Not ending on a high note, or approaching a high note, or even landing anywhere near a recognizable tonal scale, this week's Fat Guy Stuck In Internet, "Eating With The Goddess," was lousy. In college, I got stuck going to some sketch comedy shows because my friends were involved and I didn't have enough of a social life to risk losing them, and FGSII reminds me of college comedy at its most dire; a series of cheap sets, self-congratulatory riffs, and easy to identify cultural references that exist largely to earn the audience's goodwill, since none of the jokes or storylines are going to be enough on their own. But at least with college theater, I could brutally withhold my laughter in the hopes that somebody on stage might notice.

"Goddess" has the mismatched duo of Gemberling and Chains wandering in the wilderness. Chains having gotten rid of their food supply, the two sit down in front of a campfire to flashback about their lives. Gemberling's past? A painful Dirty Dancing parody about "dirty computing," with Gemberling as a rogue programmer breaking all the summer camp rules to woo "Toddler." (As opposed to "Baby." I snickered at that, and then immediately felt bad about it.) Chains' monologue, on the other hand, comes in the form of a slightly (slightly) less stale Teen Wolf riff, with young Chains inheriting the Dracula gene from his dad instead of lycanthropy. It all ends in blood, which is a good thing, largely because there's an end.

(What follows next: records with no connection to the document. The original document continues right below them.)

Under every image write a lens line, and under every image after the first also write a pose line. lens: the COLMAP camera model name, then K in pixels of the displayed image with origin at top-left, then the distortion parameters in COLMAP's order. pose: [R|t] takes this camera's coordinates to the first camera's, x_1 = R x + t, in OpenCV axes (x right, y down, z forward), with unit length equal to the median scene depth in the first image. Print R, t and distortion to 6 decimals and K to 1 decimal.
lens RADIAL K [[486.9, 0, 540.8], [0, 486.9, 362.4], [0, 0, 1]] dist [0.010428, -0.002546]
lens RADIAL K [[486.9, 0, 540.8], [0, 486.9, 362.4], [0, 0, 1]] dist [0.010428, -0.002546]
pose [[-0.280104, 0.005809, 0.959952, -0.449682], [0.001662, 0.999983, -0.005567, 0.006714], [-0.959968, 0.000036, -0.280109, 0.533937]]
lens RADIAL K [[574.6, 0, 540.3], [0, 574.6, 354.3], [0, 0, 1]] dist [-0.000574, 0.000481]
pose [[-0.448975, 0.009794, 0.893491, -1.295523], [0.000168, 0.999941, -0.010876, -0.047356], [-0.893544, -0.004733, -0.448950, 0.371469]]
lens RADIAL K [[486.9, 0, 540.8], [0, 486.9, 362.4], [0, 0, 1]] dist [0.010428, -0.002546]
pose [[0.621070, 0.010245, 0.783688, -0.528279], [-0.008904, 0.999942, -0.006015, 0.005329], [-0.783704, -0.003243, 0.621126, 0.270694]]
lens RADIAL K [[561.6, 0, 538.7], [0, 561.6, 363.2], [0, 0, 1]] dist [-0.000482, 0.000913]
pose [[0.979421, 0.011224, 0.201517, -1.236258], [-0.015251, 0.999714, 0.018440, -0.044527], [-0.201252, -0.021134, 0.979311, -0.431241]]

It's a standard criticism of modern parody movies that simply recreating a scene from a popular film doesn't constitute "parody." "Goddess" goes a little further than that, but not much. The "dirty computing" sequence is particularly lame, because it still has all the characters dancing, just like in the original–only, see, now they dance with computers. Ha. Ha. Ha.

When it comes to comedy on campus, I was willing to cut some breaks. After all, everybody kind of sucks in college; and it's not like anybody on that stage was getting paid. FGSII, though… Gah. I've seen I Know Who Killed Me three times. "Eating With The Goddess" hurt worse.

Grades:

Venture Bros., "What Goes Down Must Come Up": A-

Metalocalypse, "Dethdad": A

Fat Guy Stuck In Internet, "Eating With The Goddess": D+

Stray Observations:

—Looks like next week is a light load for me, Sunday night wise. Maybe I'll crack open a couple early Venture eps, just for the hell of it.

—How great was Jefferson getting "blue balls in [his] blood eye"?

—I think this was the longest post-credits bumper yet.